Da sehe ich, daß mir ein Mann gegenüber sitzt, der Zeitung liest. Er nimmt die Zeitung weg und sieht mich, wie ich mir den Hintern wische. Warum ist er so indiskret? Als ich endlich fertig bin, muß ich den Kot entsorgen. Ich habe mehrere Eimer mit verschmierten Tüten, es ist eine große Sauerei. Ein anderer Mann kommt, um mir beim Räumen meines Zimmers zu helfen.

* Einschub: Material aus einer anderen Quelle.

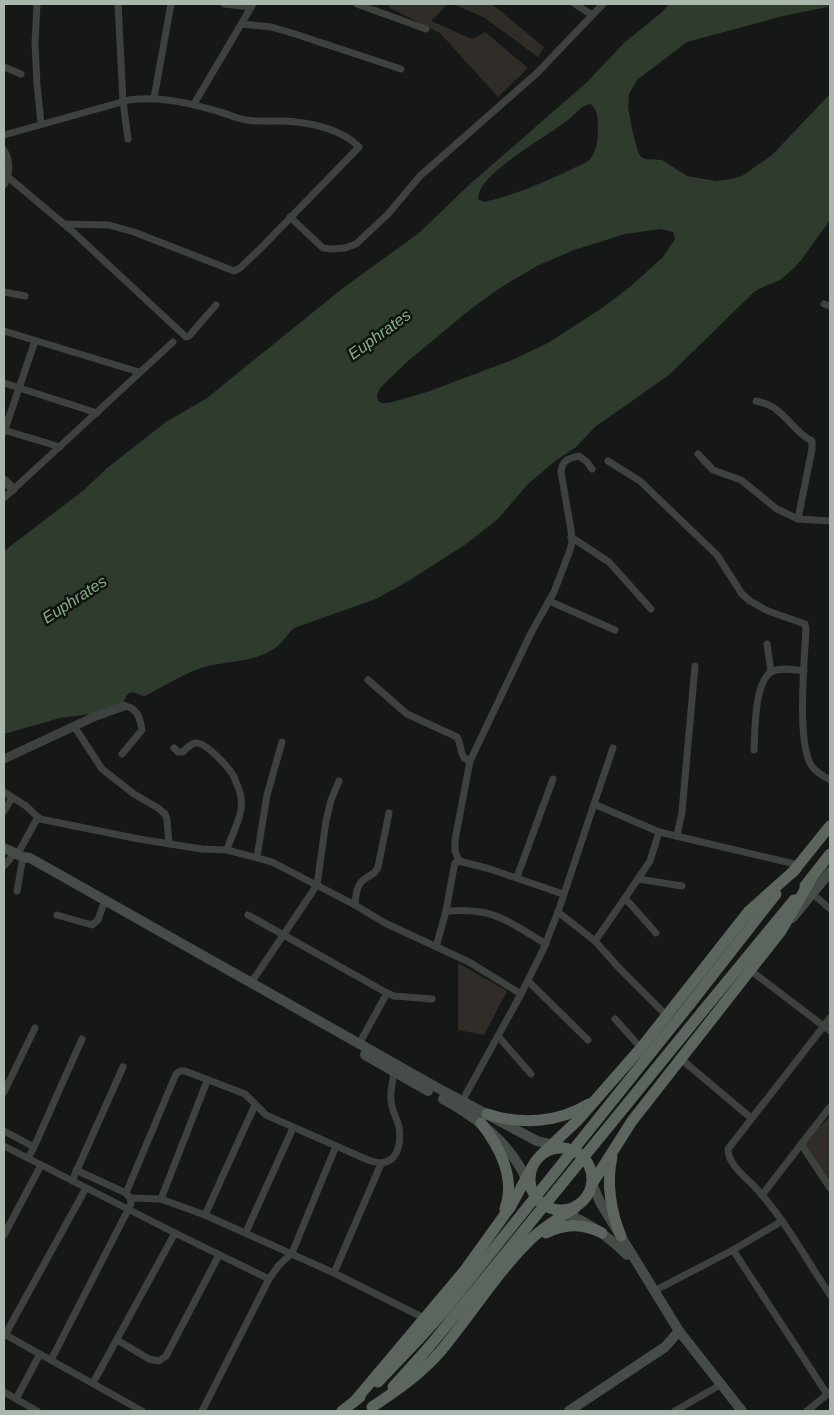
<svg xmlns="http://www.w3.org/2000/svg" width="834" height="1415" font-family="Arial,sans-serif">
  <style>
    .green { fill: #302c27 }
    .water { fill: #2e3b2d; fill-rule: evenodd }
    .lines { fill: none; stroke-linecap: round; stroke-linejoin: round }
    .minor { stroke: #3d423e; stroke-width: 7 }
    .tertiary { stroke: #3d423e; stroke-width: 9 }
    .secondary { stroke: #464d48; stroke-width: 10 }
    .trunk { stroke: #5c655e; stroke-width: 11 }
    .trunk-bridge { stroke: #5c655e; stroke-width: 11 }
    .labels { text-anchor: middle; stroke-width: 5; stroke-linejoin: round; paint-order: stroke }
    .water-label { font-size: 16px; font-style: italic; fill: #83b082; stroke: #111312 }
  </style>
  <rect width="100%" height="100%" fill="#161817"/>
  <!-- green -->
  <g class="green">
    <polygon points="389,4 447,4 431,21 472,39 485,32 528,68 498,97 440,33 388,7"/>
    <polygon points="453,4 492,4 544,47 538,57 485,18"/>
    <polygon points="458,963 507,991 484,1035 458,1030"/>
    <polygon points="830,1116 830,1183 804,1143"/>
  </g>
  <!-- water -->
  <path class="water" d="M669,4H830L827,7L783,16L687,42L637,80L629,94L628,107L632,129L638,152L641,157L645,159L662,160L687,176L716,181L731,179L742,176L772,155L830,94V220L802,259L794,268L780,280L761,288L754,292L669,375L595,427L576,447L555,461L527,485L498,519L466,544L410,580L376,599L294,628C287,634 283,643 275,648C253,664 225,660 201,668C181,675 163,687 145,696C139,696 132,688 127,695C125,697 125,700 123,702L91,714L60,718L4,734V551L84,490L107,468L166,422L207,398L343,288L419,233L470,184L586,83L624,43L662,12ZM591,104C598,110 598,121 598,129C598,139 597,151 590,159C587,163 579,165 574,168C545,182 515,195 484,202L478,199C478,190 485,182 491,176C514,154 544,138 569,119C577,113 581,105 591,104ZM661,229L673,232L675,239L663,257L631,286L602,308L548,343L512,360L427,392L389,403H382L378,401L377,395L380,388L408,361L472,308L503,286L537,266L574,250L625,234Z"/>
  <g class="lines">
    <!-- minor -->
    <g class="minor">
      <polyline points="37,4 35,43 37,84 41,124"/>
      <polyline points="118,4 123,101 128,139"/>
      <polyline points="224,4 251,7"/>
      <polyline points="357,4 426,29"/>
      <polyline points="575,4 592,15"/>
      <polyline points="243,24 271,27 292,33 401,69"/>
      <polyline points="4,67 21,74"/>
      <polyline points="154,98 171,4"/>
      <polyline points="194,104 253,4"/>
      <path d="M4,135L129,100C160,96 190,103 220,112C228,114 237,119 246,120C258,122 272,121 284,121C309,122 342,129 359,147L260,249L240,268L234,271L134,232L109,225L64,224"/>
      <path d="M4,150C11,162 10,173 4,185"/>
      <polyline points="8,177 71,230 186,337 189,336 216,305"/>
      <polyline points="290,217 323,248 332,249 345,248 356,244 388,214 420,176 537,73 603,4"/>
      <polyline points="4,292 25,296"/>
      <polyline points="824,304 830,306"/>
      <polyline points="4,331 139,372"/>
      <polyline points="4,383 97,413"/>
      <path d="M756,401C764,403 772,405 778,411C792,422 796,433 812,441V449L798,519"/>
      <polyline points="4,430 60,447"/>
      <polyline points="4,432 35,341"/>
      <polyline points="698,454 713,470 741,480 777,509 798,519 830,521"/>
      <path d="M608,461L640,481L717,555L742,594L750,601L768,611L805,624L806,628C805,656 795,750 814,769C818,773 825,777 830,780"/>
      <polyline points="4,498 173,342"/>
      <polyline points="571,537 609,562 651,609"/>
      <polyline points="549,601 615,630"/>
      <polyline points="767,644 771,672"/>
      <path d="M368,680L407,714L457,737C461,744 460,751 464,758L470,761"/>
      <polyline points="74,726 102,769 134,794 158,808 165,814 167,819 169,844"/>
      <path d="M174,748L178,752H183C186,749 190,744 195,743C205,741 228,767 233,775C236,782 240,790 241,797C244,815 232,833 227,850"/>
      <polyline points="613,748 594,804 659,832 799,865"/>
      <path d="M754,750C755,732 754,679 773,671C782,667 795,670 804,671"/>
      <path d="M122,754L142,730C140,718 137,707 124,706"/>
      <polyline points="4,792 26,806 40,819 139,839 202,849 227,850 272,862 355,905 385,923 469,962 521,994"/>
      <polyline points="4,811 12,798"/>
      <polyline points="677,836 682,812 695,666"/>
      <polyline points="17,855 38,817"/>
      <polyline points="257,857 267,795 282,742"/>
      <path d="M459,861L455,851V840L470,761L531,633L554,592L570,550L572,543L571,530L561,472C562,460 568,459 579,456L587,462L592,469"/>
      <polyline points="4,866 14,854"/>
      <polyline points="517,877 553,779"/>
      <polyline points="638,879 682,886"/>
      <polyline points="17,891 23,857"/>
      <polyline points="813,894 830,909"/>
      <path d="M355,905C356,895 356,884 366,878C372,874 375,874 378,867L389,813"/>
      <path d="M446,911C459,910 473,910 486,913C507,918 527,933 546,944"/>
      <polyline points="558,912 595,941 620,969 666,1015"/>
      <polyline points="57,915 92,925 98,920 103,906"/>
      <polyline points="248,915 387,993 394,996 432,999"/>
      <polyline points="656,933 625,898 650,861 659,832"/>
      <polyline points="595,941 625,898"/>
      <polyline points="436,947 446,911 454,867 455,863 459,861 490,869 563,894"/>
      <polyline points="750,970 830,1031"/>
      <polyline points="528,981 588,1040"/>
      <polyline points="251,983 317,885 326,821 331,800 339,781"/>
      <path d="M830,1018L728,1149C728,1164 744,1176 754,1186C784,1218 806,1259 830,1295"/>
      <polyline points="615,1019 641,1048"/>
      <polyline points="498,1036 531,1074"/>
      <polyline points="359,1044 387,993"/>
      <polyline points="681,1059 751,1118"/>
      <polyline points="4,1092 35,1028"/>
      <polyline points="460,1105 521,994 543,950 558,912 594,804"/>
      <polyline points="4,1131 34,1147 28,1158"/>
      <polyline points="801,1144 830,1188"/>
      <polyline points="4,1146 175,1233 269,1279"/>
      <polyline points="34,1147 82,1039"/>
      <polyline points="72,1181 123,1067"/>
      <path d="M126,1193L176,1074L180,1071H185L245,1094L266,1115L368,1160C394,1170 402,1150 399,1127C397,1118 391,1109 391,1100C390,1091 393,1081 394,1072"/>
      <polyline points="762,1195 830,1107"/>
      <polyline points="130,1198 161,1199 205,1215 334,1273 424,1318"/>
      <polyline points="161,1199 207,1081"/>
      <polyline points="205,1215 255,1105"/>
      <polyline points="246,1232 293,1128"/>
      <polyline points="4,1235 41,1165"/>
      <polyline points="733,1250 827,1394"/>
      <polyline points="334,1273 381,1164"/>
      <polyline points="654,1291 733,1250 782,1221"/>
      <polyline points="4,1334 142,1411"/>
      <polyline points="5,1335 86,1188"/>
      <polyline points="117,1340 149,1359 159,1361 166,1356 219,1255"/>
      <polyline points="51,1360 131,1204 130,1198 126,1193 76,1170"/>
      <polyline points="93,1383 175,1233"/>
      <polyline points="4,1392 37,1411"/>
      <polyline points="16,1399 40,1354"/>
      <polyline points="202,1411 269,1279 279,1265 292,1253 336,1146"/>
      <polyline points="675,1411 720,1385"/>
      <polyline points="807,1411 830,1392"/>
    </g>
    <!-- tertiary -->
    <g class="tertiary">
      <polyline points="4,480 13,489"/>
      <polyline points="4,759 96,716 124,706"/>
    </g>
    <!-- secondary -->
    <g class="secondary">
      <polyline points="4,848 23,857 30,858 443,1091 537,1141 567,1148"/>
      <polyline points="792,918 830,872"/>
      <polyline points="365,1055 428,1091"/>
      <path d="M443,1099C480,1119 515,1147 530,1188"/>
      <polyline points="592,1184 601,1204 679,1331 742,1411"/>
      <path d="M555,1210C583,1218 606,1234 627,1255"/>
      <polyline points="569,1411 665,1347 679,1331"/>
    </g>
    <!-- trunk -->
    <g class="trunk">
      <polyline points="792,873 830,826"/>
      <polyline points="805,886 830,854"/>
      <polyline points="690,1004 776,894"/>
      <polyline points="702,1012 794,900"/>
      <path d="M487,1114C520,1125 558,1123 589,1104"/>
      <path d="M481,1123C500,1147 516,1179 505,1209"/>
      <circle cx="561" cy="1179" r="31"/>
      <polyline points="541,1155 577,1121 641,1048 749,911 796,869"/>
      <path d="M612,1157C606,1182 611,1213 621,1236"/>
      <polyline points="592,1184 632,1121 781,931 810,881"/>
      <path d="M546,1233C565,1223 583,1223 602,1233"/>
      <polyline points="378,1382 418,1340"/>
      <polyline points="393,1387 429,1347"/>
      <polyline points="354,1402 465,1270 511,1206 532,1167"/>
      <path d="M372,1407C396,1391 420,1375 440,1352C471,1315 497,1272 531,1239C544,1227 560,1217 575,1208"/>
      <polyline points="342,1411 360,1397"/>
    </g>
    <!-- trunk-bridge -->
    <g class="trunk-bridge">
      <polyline points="418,1340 445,1310 690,1004"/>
      <polyline points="429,1347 702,1012"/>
    </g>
  </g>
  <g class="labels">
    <!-- water labels -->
    <g class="water-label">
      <text transform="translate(379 334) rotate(-36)" y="6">Euphrates</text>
      <text transform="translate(74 599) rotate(-33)" y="6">Euphrates</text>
    </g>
  </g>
  <!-- border -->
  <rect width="834" height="1415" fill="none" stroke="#a9b7ac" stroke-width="10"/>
</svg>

Er greift sich ausgerechnet diese Kot-Eimer, verteilt dabei den Inhalt teilweise auf dem Boden. Das scheint ihn nicht zu ekeln, er kickt das mit den Füßen weg. Es sieht aus wie Erdklumpen.

Mir ist das alles etwas unangenehm, ich habe aber keine Schamgefühle.

Ich beschäftige mich noch mit einem anderen Eimer, der voller nassem Sand ist. Den Sand versuche ich abtropfen zu lassen und werfe ihn auch in einen Abfalleimer. Die Eimer müssen noch gereinigt werden. Ich habe auch einige Mitbringsel vom Strand, von denen ich nicht weiß, ob ich sie mitnehmen möchte. Ich komme nicht voran mit meiner Arbeit.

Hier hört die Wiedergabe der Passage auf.